**List of tasks:**
1. In the court opinion, write out everything from "The defendant was" down to "the defendant's appeal.", replacing "attorney" with "lawyer".
2. According to the court opinion, on what date was the defendant's term in the State Penitentiary set to expire?
3. Decide whether each statement agrees with the court opinion. For each, answer yes or no and quote the words from the opinion that settle it.
(a) The jury convicted the defendant of possession with intent to deliver.
(b) The appeal was heard on November 16, 1972.
(c) The Supreme Court appointed the defendant's new counsel itself.

**Text excerpt:**
##############################

State v. Gagnon

Annotate this Case

207 N.W.2d 260 (1973)

STATE of North Dakota, Plaintiff and Respondent, v. Rejean GAGNON, Defendant and Appellant.

Cr. No. 428.

Supreme Court of North Dakota.

April 16, 1973.

Rehearing Denied May 11, 1973.

*261 Helgi Johanneson, Atty. Gen., Bismarck, and Rodney S. Webb, State's Atty., Grafton, for plaintiff and respondent State of North Dakota.

Richard B. Bear, Bismarck, for defendant and appellant.

*262 STRUTZ, Chief Justice.

The defendant was charged with possession of a controlled substance, to wit, thirty pounds of marijuana, with intent to deliver the same, contrary to law. He was tried to a jury, was convicted of mere possession of a controlled substance, and was sentenced to serve one year in the State Penitentiary commencing on the fourth day of April 1972.

He filed a timely notice of appeal, but took no further steps to perfect his appeal. After a long delay, his attorney decided that he no longer could represent him, and an application was made to this court for the appointment of another attorney. Since this court has no authority to appoint counsel for indigent defendants, we requested the trial court to appoint other counsel, which was promptly done, and steps were taken for the immediate perfection of the defendant's appeal.

At the time of the appointment of such other counsel, the time had already expired in which the appeal could be placed on the calendar of this court for its November 1972 Term. Since the defendant's term in the State Penitentiary was to expire on December 21, 1972, we determined that this case should be heard forthwith, prior to the December Term. It therefore was set for argument out of Term time and was heard on the 16th day of November 1972 at 10 a.m.

The defendant has served his sentence in the State Penitentiary and has been released. However, since the appeal raised a number of very serious issues involving arrest, and search and seizure, we have deemed it advisable to determine the issues raised on this appeal for the guidance of public officials who may face similar questions in the future.

##############################

**Source information:**
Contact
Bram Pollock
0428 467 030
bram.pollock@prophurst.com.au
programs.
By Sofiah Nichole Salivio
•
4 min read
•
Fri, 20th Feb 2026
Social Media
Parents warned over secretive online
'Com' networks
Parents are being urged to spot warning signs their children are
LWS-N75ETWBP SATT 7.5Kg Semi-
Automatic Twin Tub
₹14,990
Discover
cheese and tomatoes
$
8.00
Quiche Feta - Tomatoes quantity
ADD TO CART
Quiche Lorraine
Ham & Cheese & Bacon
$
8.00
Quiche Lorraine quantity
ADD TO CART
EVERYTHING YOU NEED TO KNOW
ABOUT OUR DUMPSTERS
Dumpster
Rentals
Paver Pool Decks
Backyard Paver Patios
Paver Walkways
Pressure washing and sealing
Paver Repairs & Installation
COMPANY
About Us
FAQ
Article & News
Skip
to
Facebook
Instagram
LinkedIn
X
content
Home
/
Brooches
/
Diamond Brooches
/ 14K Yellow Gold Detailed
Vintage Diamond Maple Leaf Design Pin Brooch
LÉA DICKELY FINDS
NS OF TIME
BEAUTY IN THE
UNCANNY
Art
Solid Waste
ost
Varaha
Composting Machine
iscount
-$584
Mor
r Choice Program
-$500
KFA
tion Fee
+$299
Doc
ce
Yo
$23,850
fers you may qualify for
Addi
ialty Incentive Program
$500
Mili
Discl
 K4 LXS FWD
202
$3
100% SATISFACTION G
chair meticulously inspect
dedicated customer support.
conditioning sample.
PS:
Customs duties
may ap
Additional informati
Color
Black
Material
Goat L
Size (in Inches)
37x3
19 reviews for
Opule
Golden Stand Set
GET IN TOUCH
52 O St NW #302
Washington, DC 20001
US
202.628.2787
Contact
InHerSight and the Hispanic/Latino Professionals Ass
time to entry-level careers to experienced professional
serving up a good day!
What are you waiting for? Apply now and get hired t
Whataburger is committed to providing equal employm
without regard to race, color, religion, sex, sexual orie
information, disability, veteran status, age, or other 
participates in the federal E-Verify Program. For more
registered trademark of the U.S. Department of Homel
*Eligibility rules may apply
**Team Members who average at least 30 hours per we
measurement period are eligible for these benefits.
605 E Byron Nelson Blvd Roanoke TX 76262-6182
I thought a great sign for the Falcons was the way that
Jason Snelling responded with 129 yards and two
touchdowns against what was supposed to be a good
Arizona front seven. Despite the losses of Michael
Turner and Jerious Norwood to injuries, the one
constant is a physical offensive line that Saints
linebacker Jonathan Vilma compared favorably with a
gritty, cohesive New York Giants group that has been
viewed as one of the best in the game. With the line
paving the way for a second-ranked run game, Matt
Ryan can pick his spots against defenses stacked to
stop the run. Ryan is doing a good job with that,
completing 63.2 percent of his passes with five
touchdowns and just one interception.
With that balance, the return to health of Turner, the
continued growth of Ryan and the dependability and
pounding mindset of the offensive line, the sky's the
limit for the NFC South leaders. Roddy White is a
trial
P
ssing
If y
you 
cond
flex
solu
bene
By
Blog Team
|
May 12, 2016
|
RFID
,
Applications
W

##############################

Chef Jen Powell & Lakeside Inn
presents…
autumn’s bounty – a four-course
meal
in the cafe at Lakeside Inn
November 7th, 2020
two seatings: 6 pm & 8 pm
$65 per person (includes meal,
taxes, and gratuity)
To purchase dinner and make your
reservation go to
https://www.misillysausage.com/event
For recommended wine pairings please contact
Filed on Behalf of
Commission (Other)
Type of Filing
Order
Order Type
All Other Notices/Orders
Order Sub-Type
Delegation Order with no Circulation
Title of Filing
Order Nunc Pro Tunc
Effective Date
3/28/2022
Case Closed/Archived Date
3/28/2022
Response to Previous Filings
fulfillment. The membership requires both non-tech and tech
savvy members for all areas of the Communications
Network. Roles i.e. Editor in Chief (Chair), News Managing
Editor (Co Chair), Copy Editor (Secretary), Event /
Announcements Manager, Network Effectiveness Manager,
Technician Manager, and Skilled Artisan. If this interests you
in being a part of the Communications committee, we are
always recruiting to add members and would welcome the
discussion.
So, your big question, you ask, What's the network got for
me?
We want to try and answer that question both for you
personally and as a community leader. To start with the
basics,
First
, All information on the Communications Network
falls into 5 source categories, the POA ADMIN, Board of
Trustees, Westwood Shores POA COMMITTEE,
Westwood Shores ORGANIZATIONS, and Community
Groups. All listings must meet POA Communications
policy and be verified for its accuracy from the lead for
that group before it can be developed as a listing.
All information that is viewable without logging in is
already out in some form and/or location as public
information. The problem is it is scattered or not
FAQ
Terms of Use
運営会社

##############################

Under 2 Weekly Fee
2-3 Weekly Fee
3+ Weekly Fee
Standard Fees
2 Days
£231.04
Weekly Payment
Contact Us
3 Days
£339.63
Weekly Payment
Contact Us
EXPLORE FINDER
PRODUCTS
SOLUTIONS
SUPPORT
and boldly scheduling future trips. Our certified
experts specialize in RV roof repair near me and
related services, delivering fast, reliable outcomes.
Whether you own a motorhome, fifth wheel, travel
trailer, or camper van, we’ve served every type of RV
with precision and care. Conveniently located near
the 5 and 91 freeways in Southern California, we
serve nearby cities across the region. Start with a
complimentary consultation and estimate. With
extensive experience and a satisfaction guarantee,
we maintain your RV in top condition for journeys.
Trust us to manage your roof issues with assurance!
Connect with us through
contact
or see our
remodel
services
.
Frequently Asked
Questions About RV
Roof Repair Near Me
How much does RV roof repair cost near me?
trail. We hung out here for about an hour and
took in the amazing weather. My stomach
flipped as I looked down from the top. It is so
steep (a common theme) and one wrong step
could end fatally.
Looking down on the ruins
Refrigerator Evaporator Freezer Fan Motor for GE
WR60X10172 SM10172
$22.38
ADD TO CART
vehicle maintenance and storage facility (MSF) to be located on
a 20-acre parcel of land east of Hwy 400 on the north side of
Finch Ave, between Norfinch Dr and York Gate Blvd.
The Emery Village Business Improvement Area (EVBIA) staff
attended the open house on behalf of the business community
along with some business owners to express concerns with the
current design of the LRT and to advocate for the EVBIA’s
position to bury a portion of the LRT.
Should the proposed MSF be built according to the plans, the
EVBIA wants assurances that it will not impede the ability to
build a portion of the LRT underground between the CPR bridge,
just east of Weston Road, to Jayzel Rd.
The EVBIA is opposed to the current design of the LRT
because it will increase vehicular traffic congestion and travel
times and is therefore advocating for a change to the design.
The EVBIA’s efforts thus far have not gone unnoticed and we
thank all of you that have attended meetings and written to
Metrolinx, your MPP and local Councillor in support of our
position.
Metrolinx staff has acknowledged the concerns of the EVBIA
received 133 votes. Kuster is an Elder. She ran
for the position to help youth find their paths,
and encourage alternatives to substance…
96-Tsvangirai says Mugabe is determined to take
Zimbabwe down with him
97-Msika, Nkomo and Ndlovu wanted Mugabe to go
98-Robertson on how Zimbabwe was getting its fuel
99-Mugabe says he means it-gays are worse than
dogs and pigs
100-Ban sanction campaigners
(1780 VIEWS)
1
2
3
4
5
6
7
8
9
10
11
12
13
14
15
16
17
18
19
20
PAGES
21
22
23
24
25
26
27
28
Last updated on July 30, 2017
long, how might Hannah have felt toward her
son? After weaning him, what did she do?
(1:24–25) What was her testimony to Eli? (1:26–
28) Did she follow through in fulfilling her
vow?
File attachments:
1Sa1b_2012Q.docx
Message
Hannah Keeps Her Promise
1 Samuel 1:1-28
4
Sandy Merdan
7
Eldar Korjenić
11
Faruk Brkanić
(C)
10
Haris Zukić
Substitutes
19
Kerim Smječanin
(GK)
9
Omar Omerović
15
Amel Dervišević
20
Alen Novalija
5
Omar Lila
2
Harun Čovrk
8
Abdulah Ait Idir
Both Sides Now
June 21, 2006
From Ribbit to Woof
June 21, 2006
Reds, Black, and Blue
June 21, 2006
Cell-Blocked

##############################

**Set of answers:**
1.
The defendant was charged with possession of a controlled substance, to wit, thirty pounds of marijuana, with intent to deliver the same, contrary to law. He was tried to a jury, was convicted of mere possession of a controlled substance, and was sentenced to serve one year in the State Penitentiary commencing on the fourth day of April 1972.

He filed a timely notice of appeal, but took no further steps to perfect his appeal. After a long delay, his lawyer decided that he no longer could represent him, and an application was made to this court for the appointment of another lawyer. Since this court has no authority to appoint counsel for indigent defendants, we requested the trial court to appoint other counsel, which was promptly done, and steps were taken for the immediate perfection of the defendant's appeal.

2. December 21, 1972

3.
(a) No: "was convicted of mere possession of a controlled substance"
(b) Yes: "was heard on the 16th day of November 1972 at 10 a.m."
(c) No: "we requested the trial court to appoint other counsel"